== Segment start ==

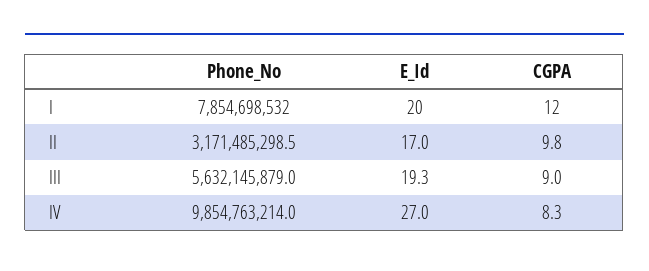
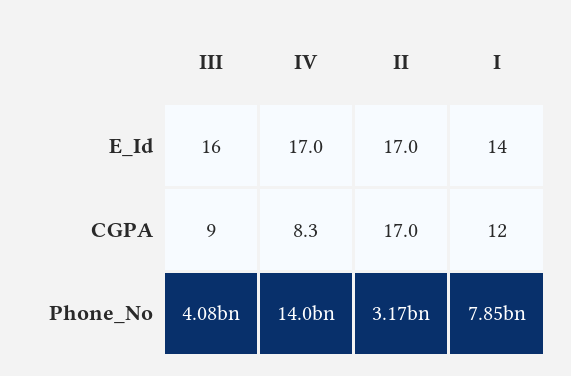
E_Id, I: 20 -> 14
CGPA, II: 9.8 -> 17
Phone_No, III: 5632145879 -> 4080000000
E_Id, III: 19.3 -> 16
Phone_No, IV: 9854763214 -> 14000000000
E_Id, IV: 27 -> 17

== Segment end ==
== Segment start ==

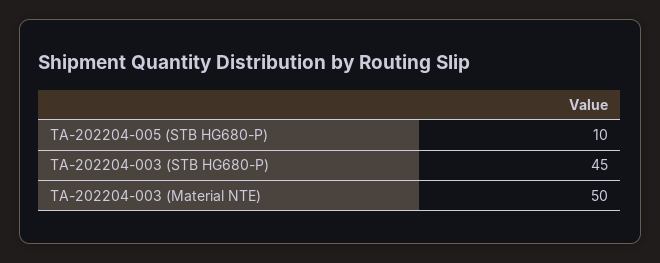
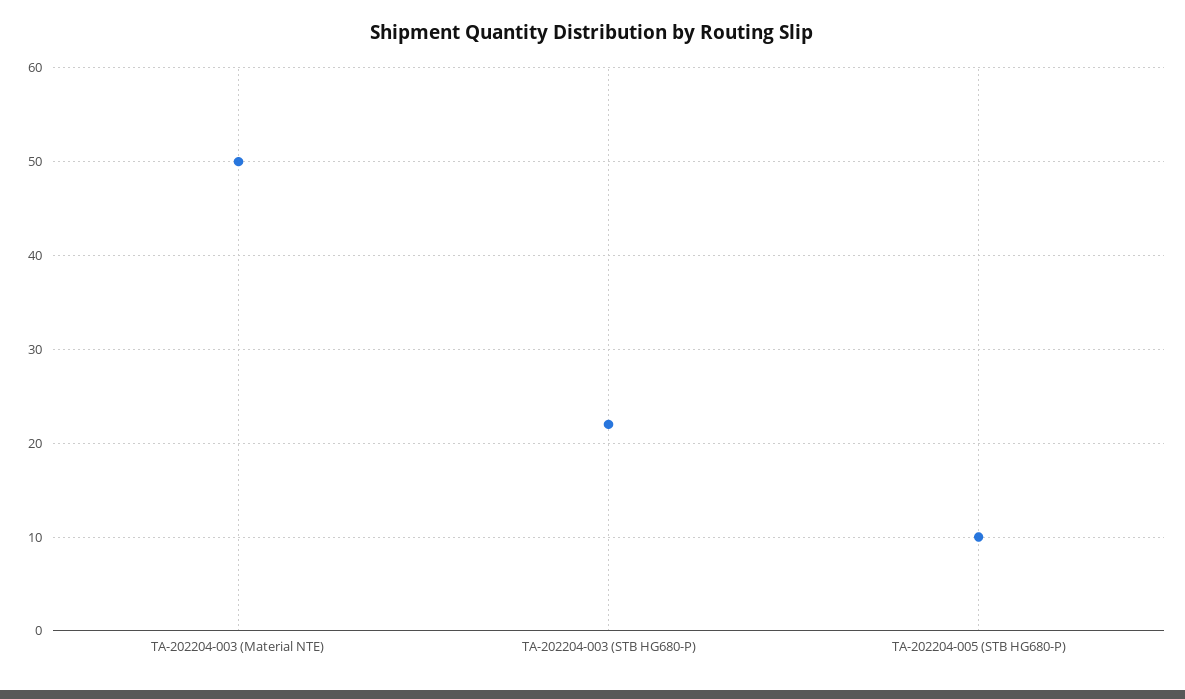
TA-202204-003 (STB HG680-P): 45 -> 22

== Segment end ==

All lines above from the one with "CGPA, II: 9.8 -> 17" to the one with "E_Id, IV: 27 -> 17", inclusive, should be copied exactly, and no other lines.

CGPA, II: 9.8 -> 17
Phone_No, III: 5632145879 -> 4080000000
E_Id, III: 19.3 -> 16
Phone_No, IV: 9854763214 -> 14000000000
E_Id, IV: 27 -> 17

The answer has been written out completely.